Passage:
--------------------
Kenanga Research & Investment

Supermax Corporation - Full Steam Ahead!

kiasutrader
Publish date: Wed, 04 Sep 2013, 09:16 AM

We came away from a meeting which was hosted by Dato’ Seri Stanley Thai feeling excited about Supermax’s (“SUPERMX”) growth prospects. We believe that SUPERMX is on track to deliver mid-double digits growth over the next two years. Our meeting included a visit to its two new plants followed by a briefing. The key takeaways from SUPERMX company visit include: (i) new plants progressing well, (ii) new capacity’s net margin ranges between 9% to 11%; and (iii) new capacity from factory Lot 6058 & 6059 to come on-stream by 4Q13. Valuation-wise, the stock is trading at steep discounts to its peers. SUPERMX’s PERs of 11x and 10x on FY13E EPS and FYE14 EPS respectively is at a steep 40% discount to sector average. This is unjustified given its potential net profit growth averaging 15% p.a in FY13E and FY14E. Maintain OUTPERFORM. Our TP is RM2.82 based on 12x FY14E EPS.

New plants progressing on track. Firstly, we visited Lot 6070 located in Meru, Klang (the conversion of the old latex-based lines into 12 new nitrile lines with 1.43b pieces capacity has started commercial production since 1Q13) where automation installations such as automated mechanical stripping system (removing nitrile gloves from moulds) and glove puller and stacker system are now fully operational. The only process which is yet to be automated is packing of gloves of which some fine-tuning is now currently undertaken before implementation. Looking ahead, once the manual labour of packing gloves in boxes is automated, total savings from automation of about 40-50% on the existing labour costs are expected or approximately RM20 to RM25m per annum. Specifically, SUPERMX achieved a cost saving of up to 60% from automated stripping and stacking implemented in its Kamunting plant. Subsequently, we were taken to the site of both Lot 6058 and Lot 6059 located directly at the back of Lot 6070 where building works is progressing and on track to be commercially ready between end 4Q13 to 1Q14. These new plants will have lines that are switch-able between natural rubber and nitrile glove production but have currently been earmarked for nitrile gloves in tandem with market demand.

New capacity’s net margin ranges between 9% to 11%. In anticipation of intense competition, management guided that average selling price (ASPs) for the new gloves capacity is priced such that net margin ranges between 9% and 11%. Although this is slightly below our 11.9% net margin forecast in FY14, we are not overly concerned. This is simply because SUPERMX is gradually automating its production processes starting from Lot 6070. Next, the two new plants in Lot 6058 and Lot 6059 in Meru, Klang when completed by early 1Q14 is expected to be fully automated from automated mechanical stripping to packing of gloves leading to improve production efficiency. As such, we believe overall margins could improve due to better productivity and efficiency from the new plants. Additionally, unlike other glove players, SUPERMX does not face the risk of high downtime on production lines since they do not cater much for clients requesting for a single product type and specification needs, thus reducing idle downtime from frequent machinery setting adjustments to accommodate such requirements.
--------------------
Source data:
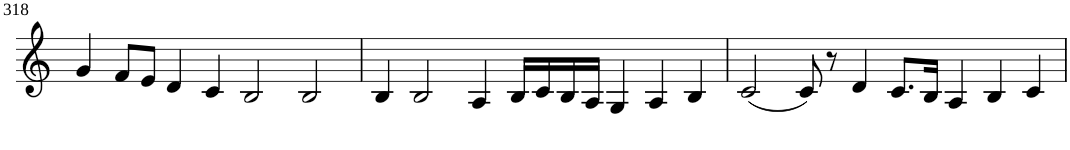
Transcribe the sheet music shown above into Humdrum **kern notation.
--------------------
Set problem: Reproduce the Supermax research note from "We came away" up to and including "12x FY14E EPS.". The listing plays no part in this work.

Full response:
We came away from a meeting which was hosted by Dato’ Seri Stanley Thai feeling excited about Supermax’s (“SUPERMX”) growth prospects. We believe that SUPERMX is on track to deliver mid-double digits growth over the next two years. Our meeting included a visit to its two new plants followed by a briefing. The key takeaways from SUPERMX company visit include: (i) new plants progressing well, (ii) new capacity’s net margin ranges between 9% to 11%; and (iii) new capacity from factory Lot 6058 & 6059 to come on-stream by 4Q13. Valuation-wise, the stock is trading at steep discounts to its peers. SUPERMX’s PERs of 11x and 10x on FY13E EPS and FYE14 EPS respectively is at a steep 40% discount to sector average. This is unjustified given its potential net profit growth averaging 15% p.a in FY13E and FY14E. Maintain OUTPERFORM. Our TP is RM2.82 based on 12x FY14E EPS.